Network costs \(C_N\): In power-demand routing the focus is also on optimizing network usage costs in the system. Obviously, network usage prices can vary with geographic location or with time in the same location. Each network usage cost of the server cluster \(j\) can be modeled by the following increasing function: \[ C^N_{j t_j}(x_{j t_j})\stackrel{\mathrm{def}}{=} x_{j t_j} \cdot \mathrm{price}^{N}_{j t_j}, \] where \(\mathrm{price}^{N}_{j t_j}\) is the price-per-\(request\) at a geographic location of cluster \(j\). Note that \(C^N_{j t_j}(x_{j t_j})\) is one of components of a vector of cost functions \(\mathbf{C}_{j t_j}(x_{j t_j})\) assigned to server cluster arc \((j,t_j)\) in the network flow model. Thus, the total network cost~\(C_N\) in the system is the sum of network usage costs of the clusters, \[ C_N(\mathbf{x})=\sum_{j=1}^n C^N_{j t_j}(x_{j t_j}), \; \mathbf{x}\in \mathbb{X}. \] For more realistic network usage cost functions see   : 1 .

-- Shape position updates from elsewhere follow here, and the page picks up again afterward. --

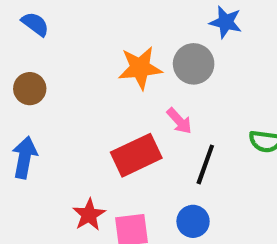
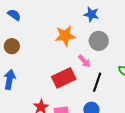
blue star: (226, 22) -> (91, 14), moved
gray circle: (194, 64) -> (99, 41), moved

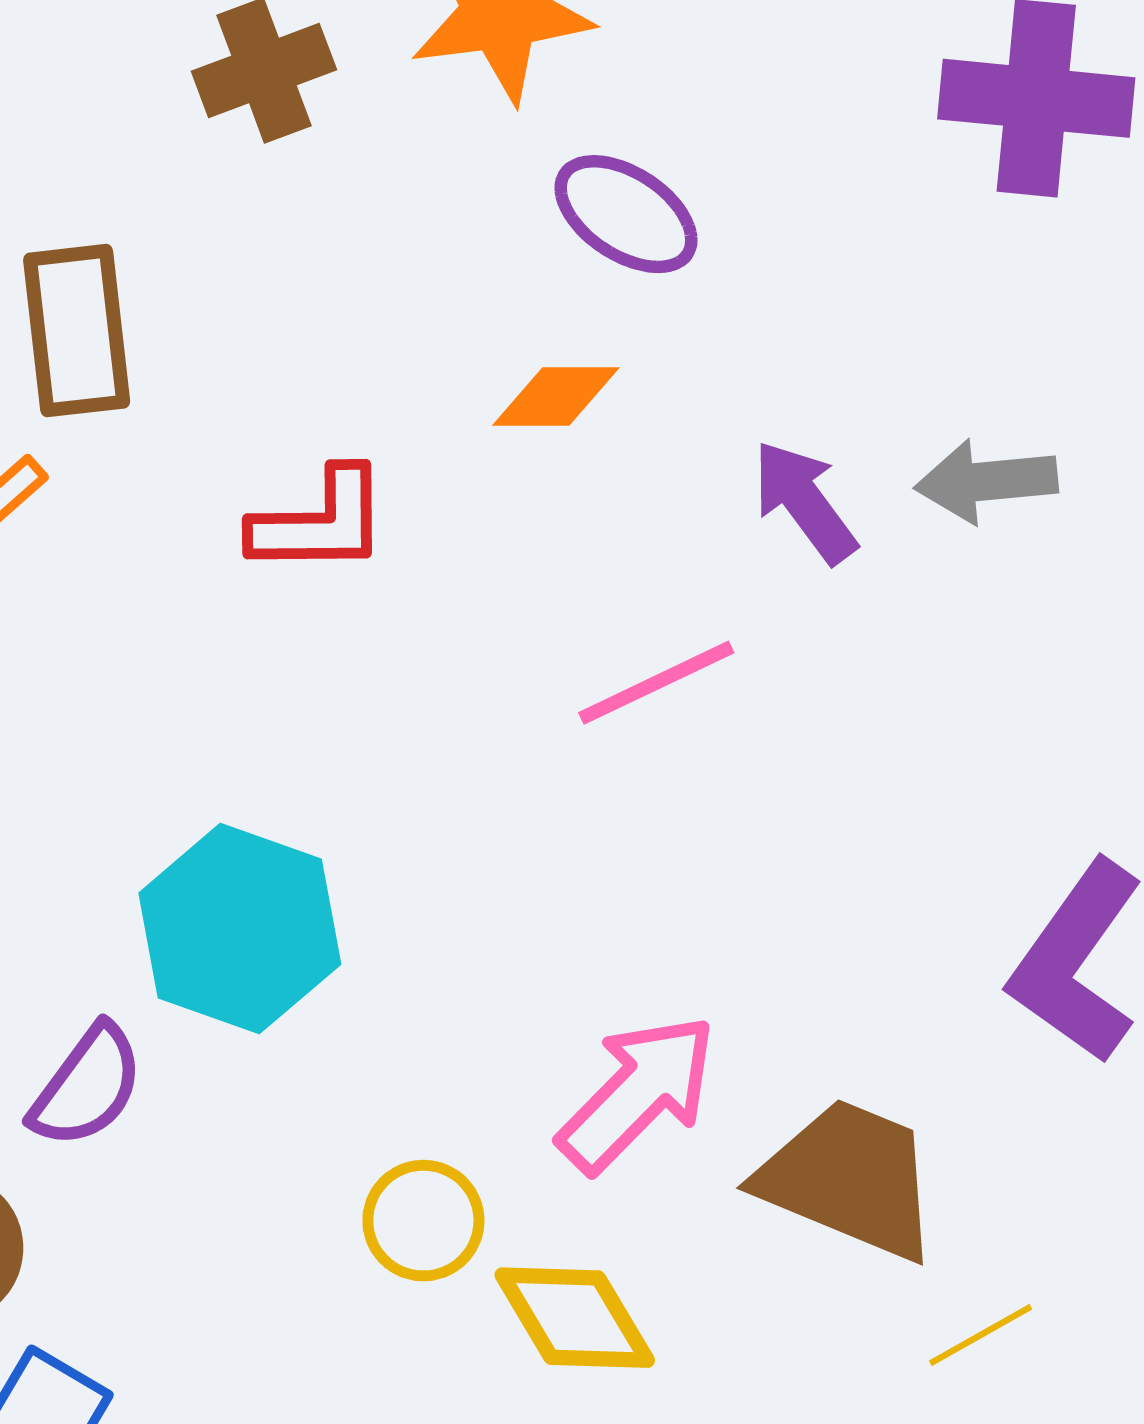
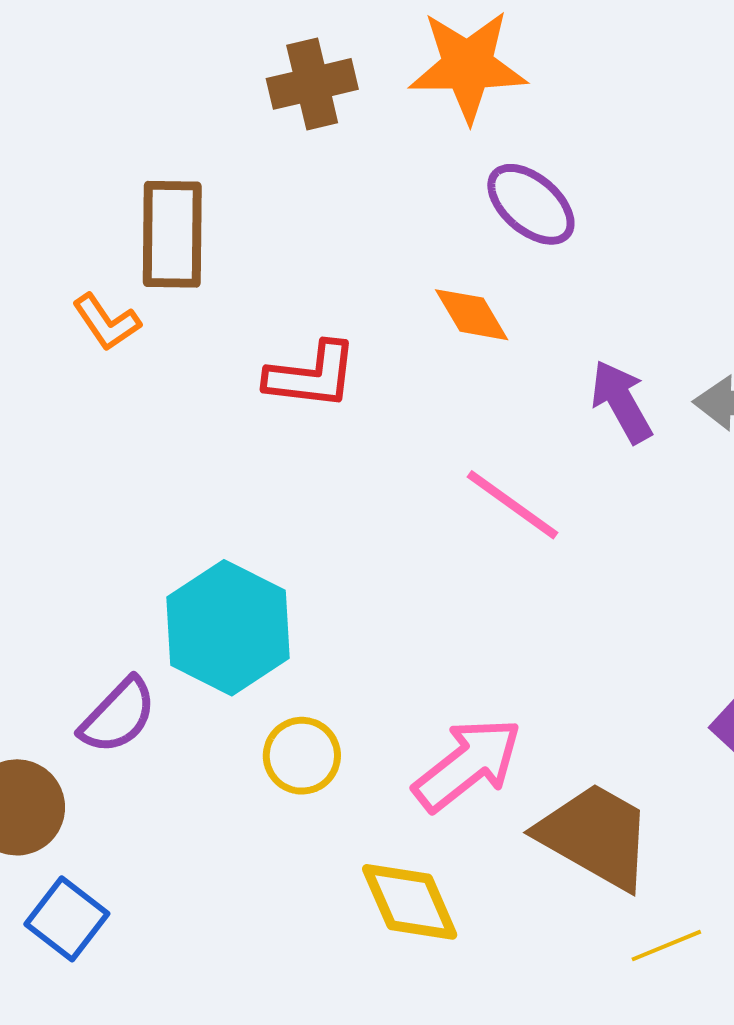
orange diamond: (556, 397) -> (472, 315), turned 52
pink line: (656, 683) -> (512, 505), turned 54
yellow circle: (423, 1221) -> (302, 756), moved

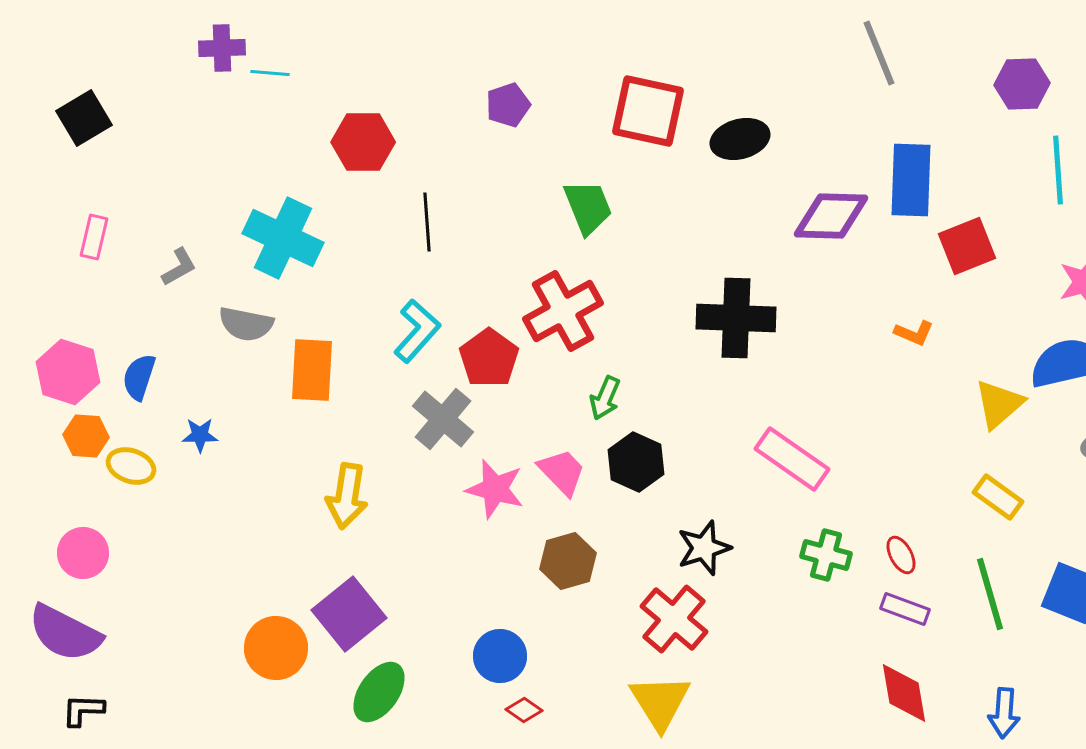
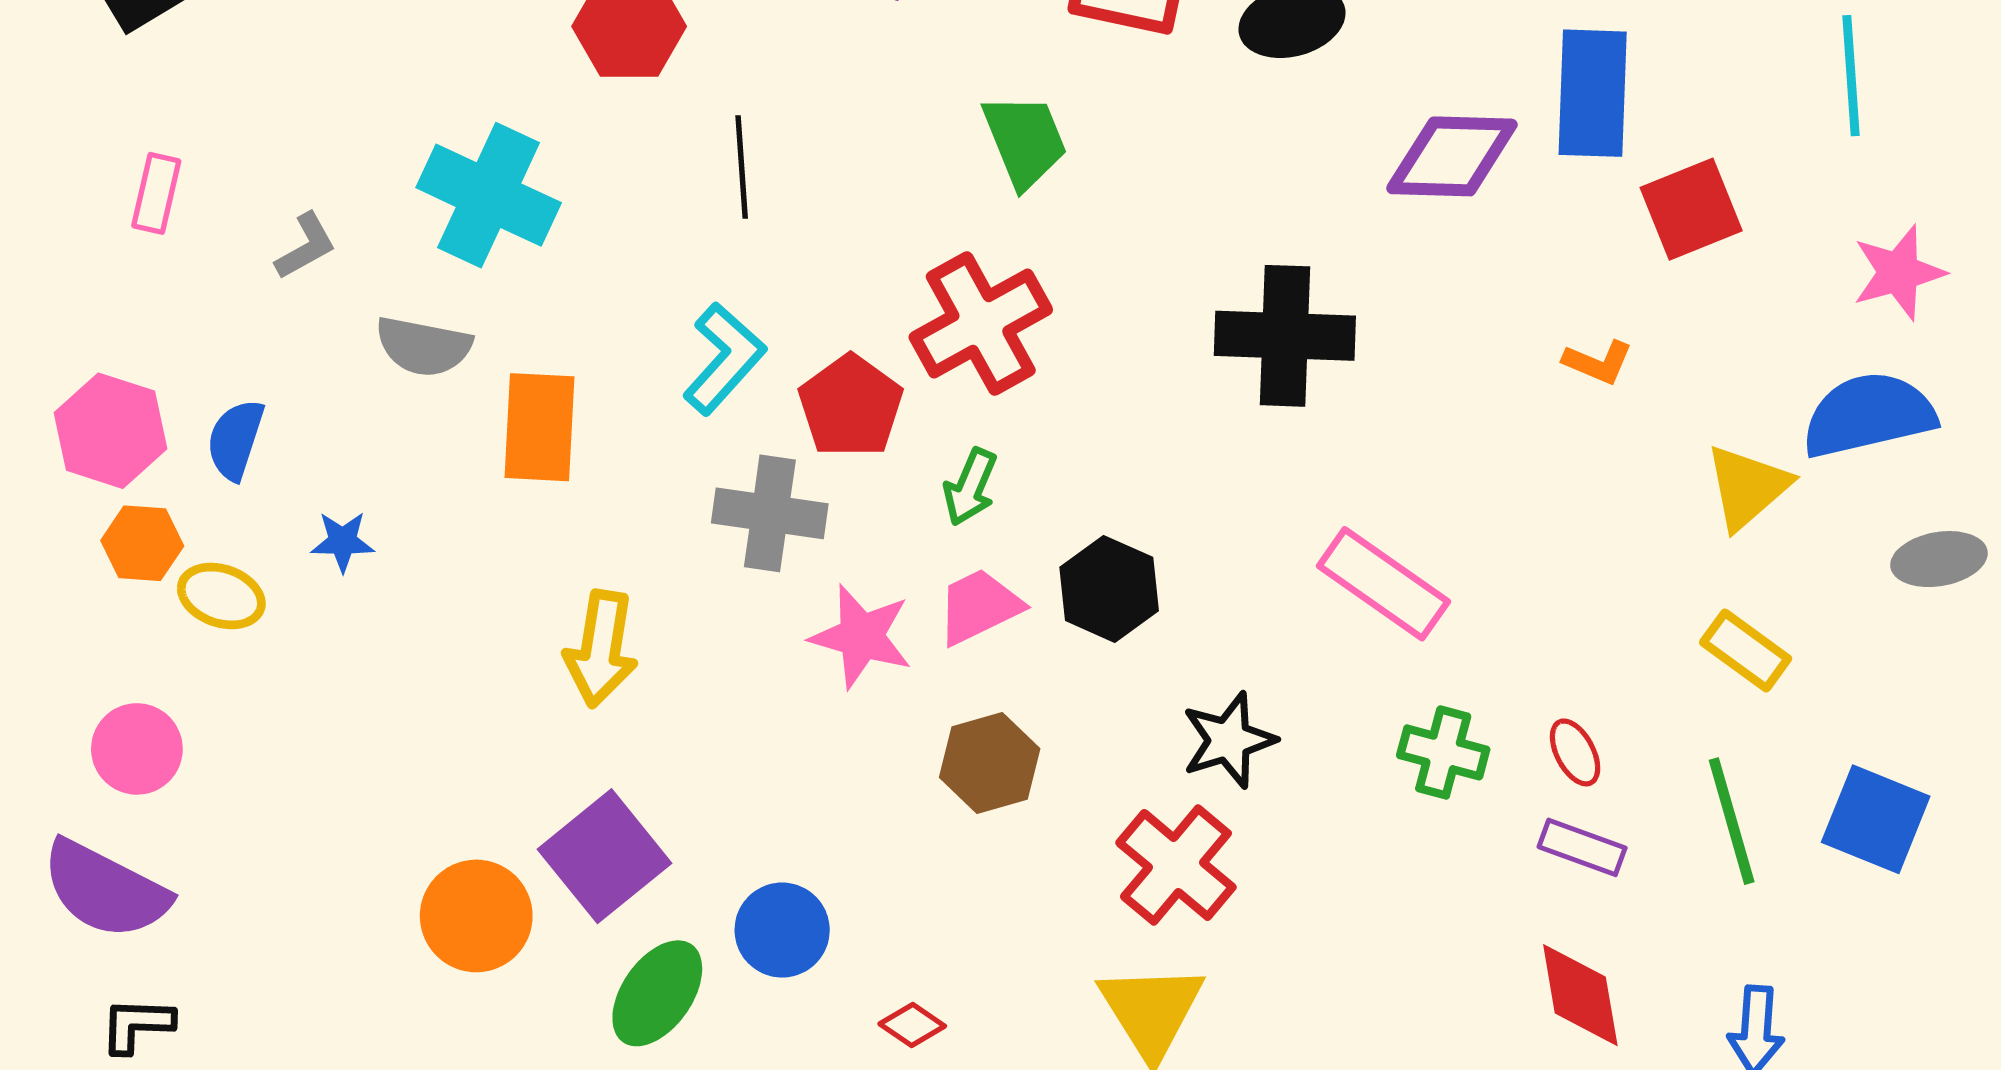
green arrow: (605, 398) -> (970, 487), moved
gray cross: (443, 419) -> (770, 513), turned -32
pink trapezoid: (562, 472) -> (979, 607), turned -72
blue circle: (500, 656) -> (782, 930), moved

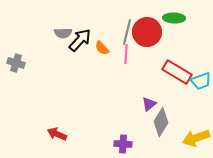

System performance costs \(C_P\): The last criterion that one focuses on, during the course of the optimization process, is the criterion that expresses the system performance. Clearly, poor system performance causes a loss of revenue. A reasonable metric of system performance is end-to-end request latency. The end-to-end request latency is included in the network flow model by defining the average end-to-end request latency \(L_{\mathrm{ave}}\) over the system, i.e. \[ L_{\mathrm{ave}}(\mathbf{x})=\frac{1}{\sum_{i=1}^m r_{s_i}}\sum_{i=1}^m \sum_{j=1}^n x_{s_i j}l_{s_i j}(x_{j,t_j}). \] Two bounds are specified on the request latency in the system. The first one is the upper bound \(D_{\max}\) whose violating causes degrading the system performance and in the result, for example a loss of revenue. Hence, we arrive to the following constraint (see Constraints C4 and C5): \[ L_{\mathrm{ave}}(\mathbf{x})\leq D_{\max}. \] The second one is the lower bound \(D_{\min}\) on the request latency whose violating causes no additional utility to the system operators. Thus, we have the third component of the three component vector, namely: \[ C_N(\mathbf{x})=\max\{ 0, L_{\mathrm{ave}(\mathbf{x})}-D_{\min}\}, \; \mathbf{x}\in \mathbb{X}. \]

One can try to express \(C_N(\mathbf{x})\) in monetary units to tread the cost functions in the model equivalently.